The purpose of a photovoltaic cell is to convert sunlight into electricity. By absorbing the sunlight, pairs of charge carriers are generated and then need to be guided to the opposite sides of the photovoltaic diode to produce electrical current. To facilitate this process, most solar cells include a heterojunction that provides a favorable energetic landscape to drive the charges to be separated.
For example, silicon solar cells form a heterojunction by electrically doping each side of the device, forming a p-n junction. Organic solar cells, on the other hand, rely on blending different types of materials (donor and acceptor) to form a bulk heterojunction. However, these concepts are often not applicable to emerging classes of novel photovoltaic materials.
Prof. Vaynzof and her team have now shown an entirely new concept for the formation of a heterojunction for photovoltaics. To do so, the researchers take advantage of the fact that materials can often exist in different structural configurations, termed crystalline phases.
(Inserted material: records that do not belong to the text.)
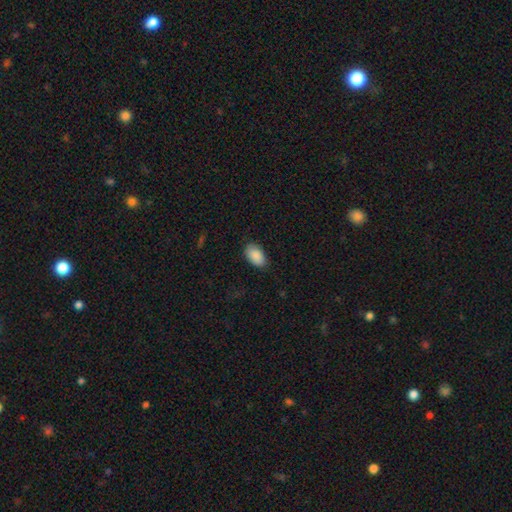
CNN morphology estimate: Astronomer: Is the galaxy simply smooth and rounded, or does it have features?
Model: smooth — 90%.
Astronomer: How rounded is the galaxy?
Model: in between — 93%.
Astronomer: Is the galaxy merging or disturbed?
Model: none — 84%.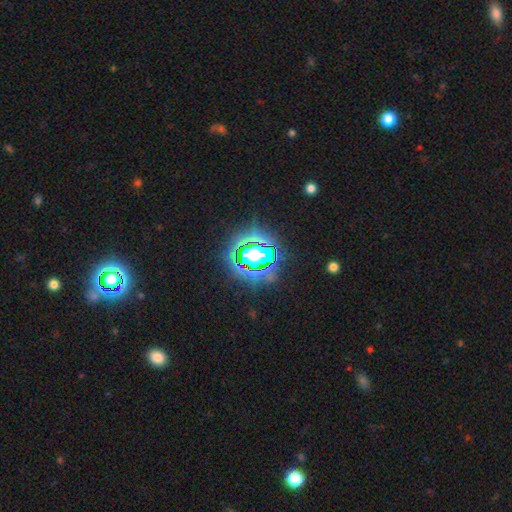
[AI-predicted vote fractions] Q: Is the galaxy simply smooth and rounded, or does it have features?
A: star or artifact — 74%.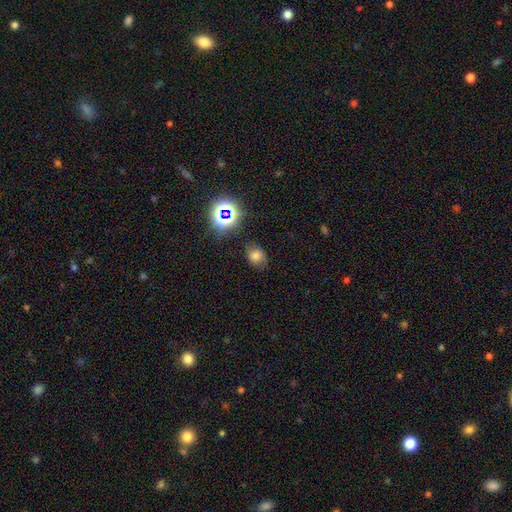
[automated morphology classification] Q: Smooth or featured?
A: smooth (60%); runner-up: star or artifact (22%)
Q: How rounded?
A: in between (54%); runner-up: round (45%)
Q: Merging?
A: none (67%); runner-up: minor disturbance (23%)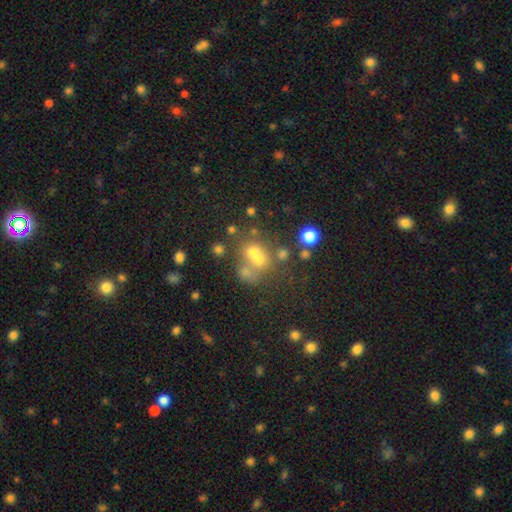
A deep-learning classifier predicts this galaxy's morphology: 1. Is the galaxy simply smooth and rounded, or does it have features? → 56% smooth, 23% featured or disk, 21% star or artifact.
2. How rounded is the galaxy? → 73% round, 26% in between, 1% cigar-shaped.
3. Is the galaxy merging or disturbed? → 47% merger, 37% none, 9% minor disturbance, 7% major disturbance.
This phenomenon, called polymorphism, means that the same material can exhibit different properties, depending on the specific arrangements of atoms and molecules in its structure. By interfacing two such phases of the same material, Prof Vaynzof and her team demonstrated for the first time the formation of a phase heterojunction solar cells. Specifically, the researchers chose a caesium lead iodide perovskite—a highly efficient solar cell absorber material—in the beta and gamma phases to realize their new concept.
"The optical and electronic properties of caesium lead iodide in its beta and gamma phase are different from each other," explains Prof. Vaynzof. "By placing a gamma-perovskite on top of the beta-perovskite we were able to fabricate a phase heterojunction solar cell, that is significantly more efficient as compared to solar cells that are based on single phase perovskites." The researchers show in their study, that the top layer of gamma-phase influences the performance of the solar cells in multiple ways.
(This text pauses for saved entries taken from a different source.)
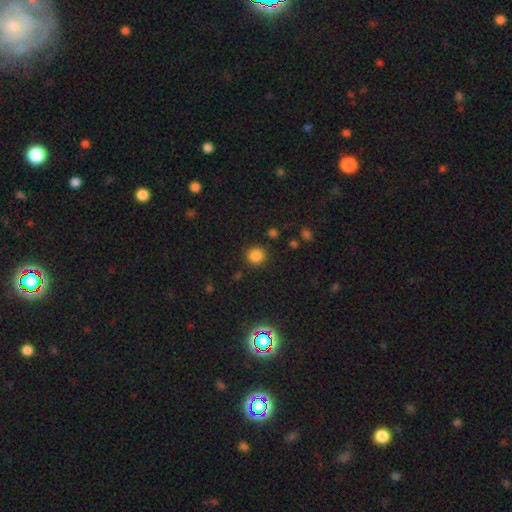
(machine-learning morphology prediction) This appears to be a smooth galaxy with no disk features (83%) that is round (90%). Merging: none (88%).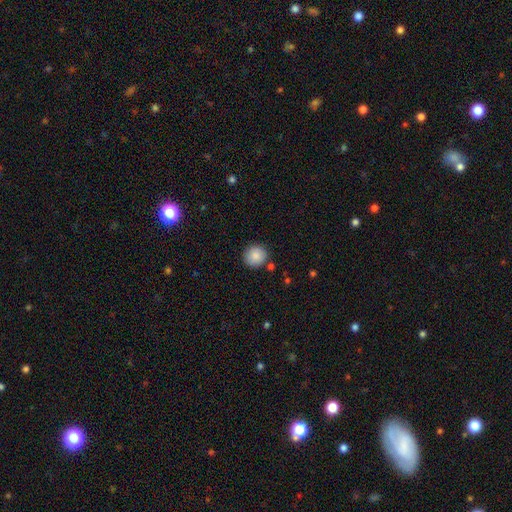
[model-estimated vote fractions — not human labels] The model was most divided on "smooth or featured": smooth: 87%, star or artifact: 8%, featured or disk: 5%. More confident: how rounded — round (91%); merging — none (88%).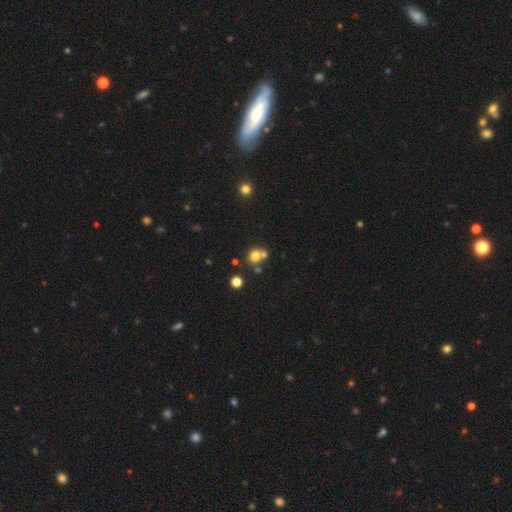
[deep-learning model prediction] A smooth galaxy with no disk features (75%) that is round (77%).

Vote fractions:
- Smooth or featured? smooth: 75% / star or artifact: 14% / featured or disk: 11%
- How rounded? round: 77% / in between: 23% / cigar-shaped: 1%
- Merging? none: 50% / merger: 37% / minor disturbance: 10% / major disturbance: 4%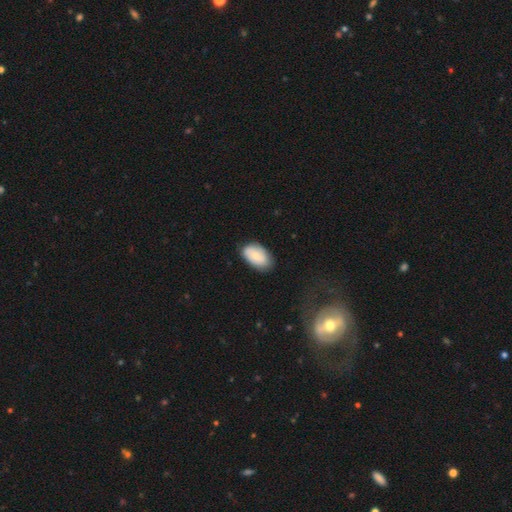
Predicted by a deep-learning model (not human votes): smooth_or_featured: smooth (p=0.74) [alt: featured or disk p=0.19]
how_rounded: in between (p=0.93) [alt: round p=0.06]
merging: none (p=0.74) [alt: minor disturbance p=0.20]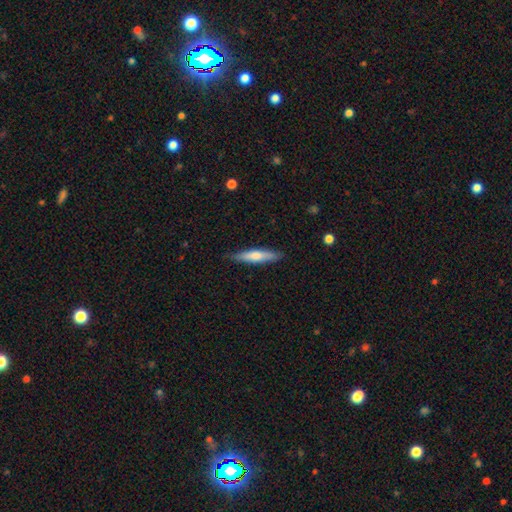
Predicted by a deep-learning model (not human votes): Morphology: type=smooth (65%); roundness=cigar-shaped (83%); merging=none (85%).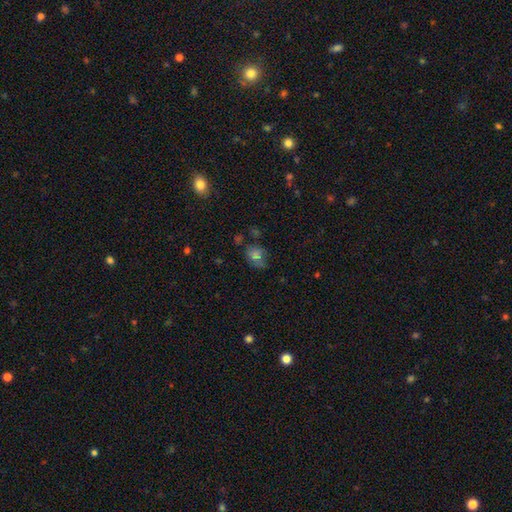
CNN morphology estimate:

"Even thin layers of gamma-perovskite led to a performance improvement due to the passivation of defects at the surface of the bottom layer. Thicker layers of gamma-phase resulted in significant improvement in all of the photovoltaic performance parameters with the champion device reaching a power conversion efficiency of over 20%," adds Ran Ji, the lead author of the study.
"Advanced spectroscopic analysis revealed that this improvement in performance is associated with increased light absorption and the formation of an advantageous energetic alignment between the two phases," explains Prof. Vaynzof.
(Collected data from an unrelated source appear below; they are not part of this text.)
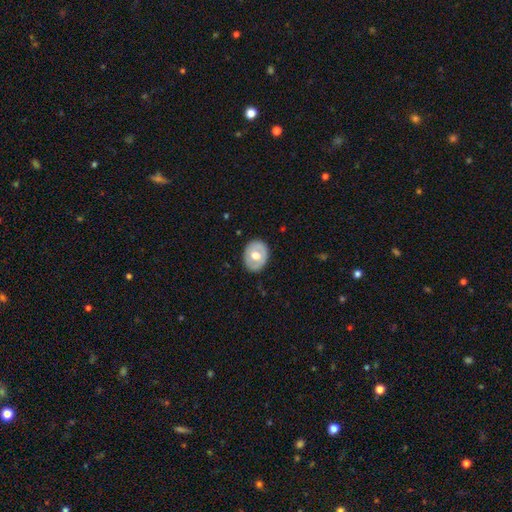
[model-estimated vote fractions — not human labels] A smooth galaxy with no disk features (53%) that is in between round and cigar-shaped (54%).

Vote fractions:
- Smooth or featured? smooth: 53% / featured or disk: 42% / star or artifact: 6%
- How rounded? in between: 54% / round: 45% / cigar-shaped: 1%
- Merging? none: 84% / minor disturbance: 12% / major disturbance: 3% / merger: 1%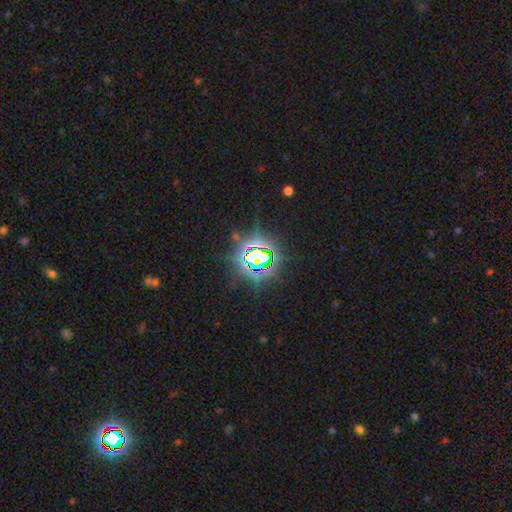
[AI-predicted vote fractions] Smooth or featured: star or artifact — 79% (smooth — 12%)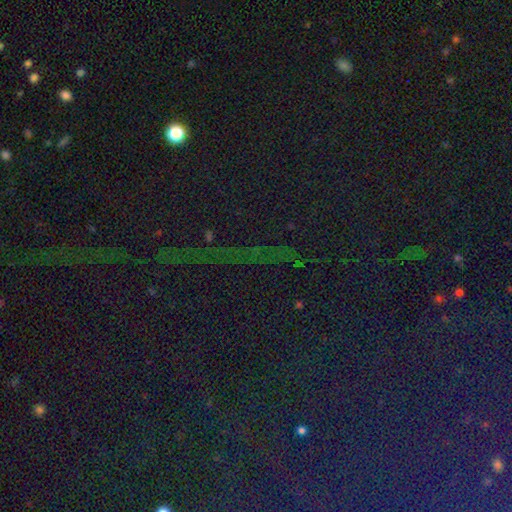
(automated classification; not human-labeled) smooth_or_featured: star or artifact (p=0.81) [alt: smooth p=0.10]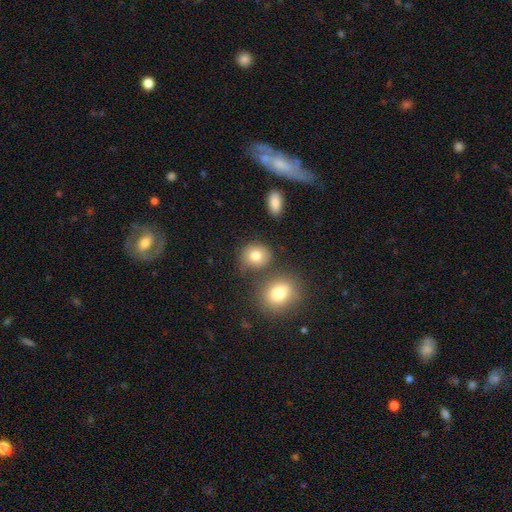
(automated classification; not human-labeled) Morphology: type=smooth (80%); roundness=round (76%); merging=none (70%).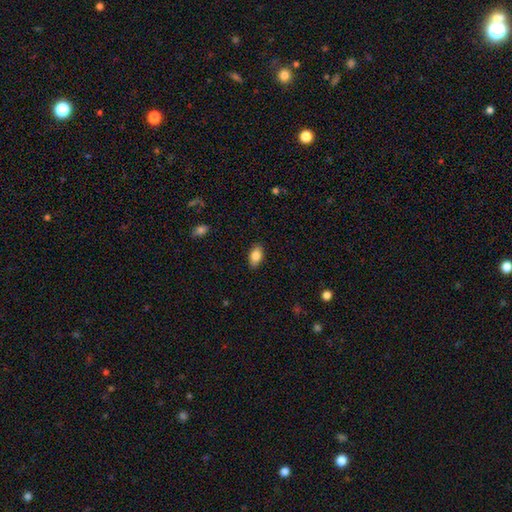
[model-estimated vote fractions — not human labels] smooth 84%, featured or disk 9%, star or artifact 7%. Down the decision tree: how rounded — in between (91%); merging — none (87%).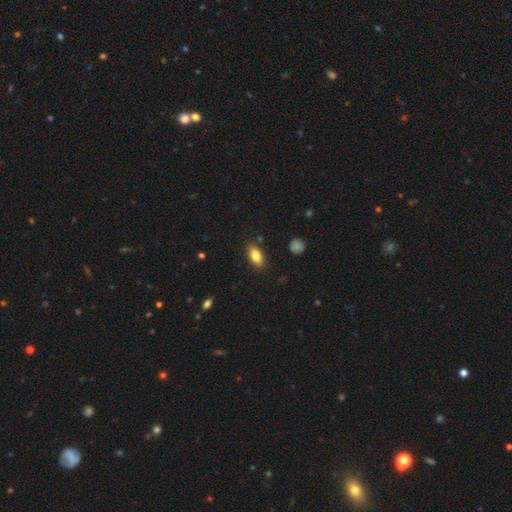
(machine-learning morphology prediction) This appears to be a smooth galaxy with no disk features (81%) that is in between round and cigar-shaped (87%). Merging: none (86%).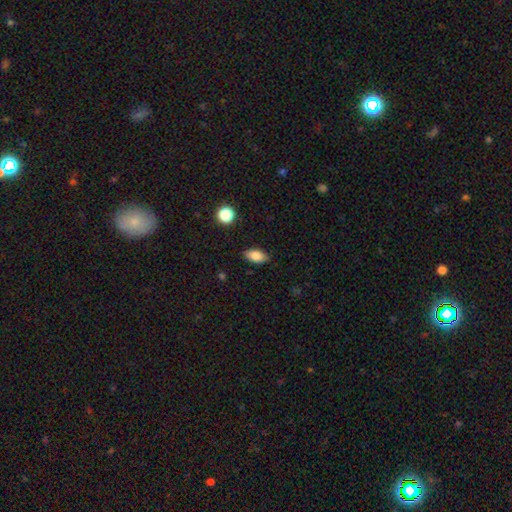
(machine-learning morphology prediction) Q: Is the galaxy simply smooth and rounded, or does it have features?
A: smooth — 83%.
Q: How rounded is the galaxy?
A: in between — 90%.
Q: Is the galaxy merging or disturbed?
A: none — 86%.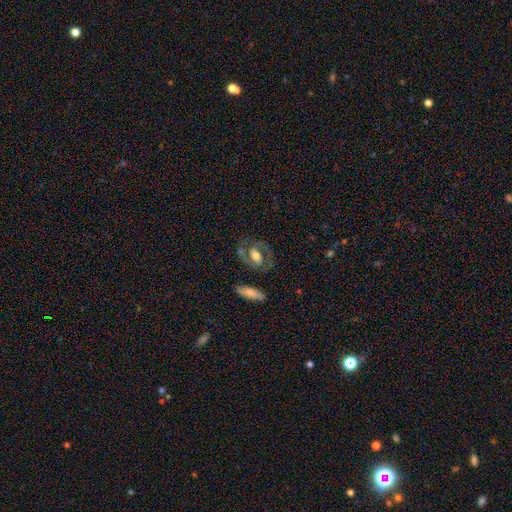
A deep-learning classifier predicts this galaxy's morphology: Smooth or featured: featured or disk — 72% (smooth — 22%)
Edge-on disk: no — 94% (yes — 6%)
Bar: no — 37% (weak — 36%)
Spiral arms: yes — 82% (no — 18%)
Spiral winding: medium — 51% (tight — 35%)
Spiral arm count: 2 — 85% (can't tell — 7%)
Bulge size: moderate — 60% (large — 22%)
Merging: none — 69% (minor disturbance — 16%)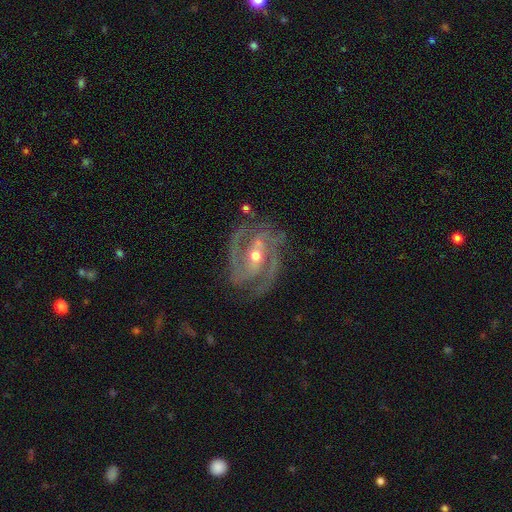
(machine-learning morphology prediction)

Importantly, the researchers confirmed that the phase heterojunction remains stable during solar cell operation and even supresses ion migration in the solar cell absorber, resolving a common problem for perovskite materials.
To realize the phase heterojunction concept, the scientists utilized two different fabrication processes for the top and the bottom layers. This versatile approach opens the path to the formation of other such structures in the future. "We hope that this novel concept combined with a simple fabrication route for phase heterojunctions will be applicable also to a variety of material systems in a range of electronic and optoelectronic devices," says Prof. Vaynzof.
Since many semiconductor classes exhibit polymorphism, the concept could pave the way to entirely new applications that operate based on phase heterojunctions, that can be created from a single material using simple and inexpensive fabrication processes.